_Exercise details_
Lines, not repeats, are what count: give the number of lines below that hold "cycles", and nothing more.

_Provided data_
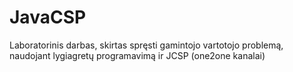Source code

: # JavaCSP
Laboratorinis darbas, skirtas spręsti gamintojo vartotojo problemą, naudojant lygiagretų programavimą ir JCSP (one2one kanalai)
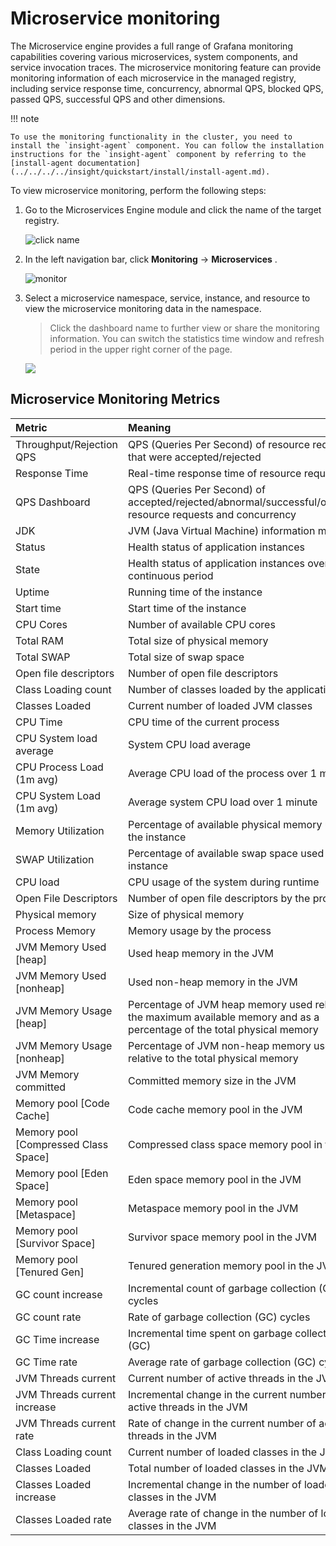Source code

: # Microservice monitoring

The Microservice engine provides a full range of Grafana monitoring capabilities covering various microservices, system components, and service invocation traces. The microservice monitoring feature can provide monitoring information of each microservice in the managed registry, including service response time, concurrency, abnormal QPS, blocked QPS, passed QPS, successful QPS and other dimensions.

!!! note

    To use the monitoring functionality in the cluster, you need to install the `insight-agent` component. You can follow the installation instructions for the `insight-agent` component by referring to the [install-agent documentation](../../../../insight/quickstart/install/install-agent.md).

To view microservice monitoring, perform the following steps:

1. Go to the Microservices Engine module and click the name of the target registry.

    ![click name](https://docs.daocloud.io/daocloud-docs-images/docs/en/docs/skoala/images/monitor01.png)

2. In the left navigation bar, click __Monitoring__ -> __Microservices__ .

    ![monitor](https://docs.daocloud.io/daocloud-docs-images/docs/en/docs/skoala/images/monitor05.png)

3. Select a microservice namespace, service, instance, and resource to view the microservice monitoring data in the namespace.

    > Click the dashboard name to further view or share the monitoring information. You can switch the statistics time window and refresh period in the upper right corner of the page.

    ![](https://docs.daocloud.io/daocloud-docs-images/docs/en/docs/skoala/images/monitor06.png)

## Microservice Monitoring Metrics

| Metric | Meaning |
| :----- | :------- |
| Throughput/Rejection QPS | QPS (Queries Per Second) of resource requests that were accepted/rejected |
| Response Time | Real-time response time of resource requests |
| QPS Dashboard | QPS (Queries Per Second) of accepted/rejected/abnormal/successful/occupied resource requests and concurrency |
| JDK | JVM (Java Virtual Machine) information metrics |
| Status | Health status of application instances |
| State | Health status of application instances over a continuous period |
| Uptime | Running time of the instance |
| Start time | Start time of the instance |
| CPU Cores | Number of available CPU cores |
| Total RAM | Total size of physical memory |
| Total SWAP | Total size of swap space |
| Open file descriptors | Number of open file descriptors |
| Class Loading count | Number of classes loaded by the application |
| Classes Loaded | Current number of loaded JVM classes |
| CPU Time | CPU time of the current process |
| CPU System load average | System CPU load average |
| CPU Process Load (1m avg) | Average CPU load of the process over 1 minute |
| CPU System Load (1m avg) | Average system CPU load over 1 minute |
| Memory Utilization | Percentage of available physical memory used by the instance |
| SWAP Utilization | Percentage of available swap space used by the instance
| CPU load | CPU usage of the system during runtime |
| Open File Descriptors | Number of open file descriptors by the process |
| Physical memory | Size of physical memory |
| Process Memory | Memory usage by the process |
| JVM Memory Used [heap] | Used heap memory in the JVM |
| JVM Memory Used [nonheap] | Used non-heap memory in the JVM |
| JVM Memory Usage [heap] | Percentage of JVM heap memory used relative to the maximum available memory and as a percentage of the total physical memory |
| JVM Memory Usage [nonheap] | Percentage of JVM non-heap memory used relative to the total physical memory |
| JVM Memory committed | Committed memory size in the JVM |
| Memory pool [Code Cache] | Code cache memory pool in the JVM |
| Memory pool [Compressed Class Space] | Compressed class space memory pool in the JVM |
| Memory pool [Eden Space] | Eden space memory pool in the JVM |
| Memory pool [Metaspace] | Metaspace memory pool in the JVM |
| Memory pool [Survivor Space] | Survivor space memory pool in the JVM |
| Memory pool [Tenured Gen] | Tenured generation memory pool in the JVM |
| GC count increase | Incremental count of garbage collection (GC) cycles |
| GC count rate | Rate of garbage collection (GC) cycles |
| GC Time increase | Incremental time spent on garbage collection (GC) |
| GC Time rate | Average rate of garbage collection (GC) cycles |
| JVM Threads current | Current number of active threads in the JVM |
| JVM Threads current increase | Incremental change in the current number of active threads in the JVM |
| JVM Threads current rate | Rate of change in the current number of active threads in the JVM |
| Class Loading count | Current number of loaded classes in the JVM |
| Classes Loaded | Total number of loaded classes in the JVM |
| Classes Loaded increase | Incremental change in the number of loaded classes in the JVM |
| Classes Loaded rate | Average rate of change in the number of loaded classes in the JVM |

_Output for this exercise_
3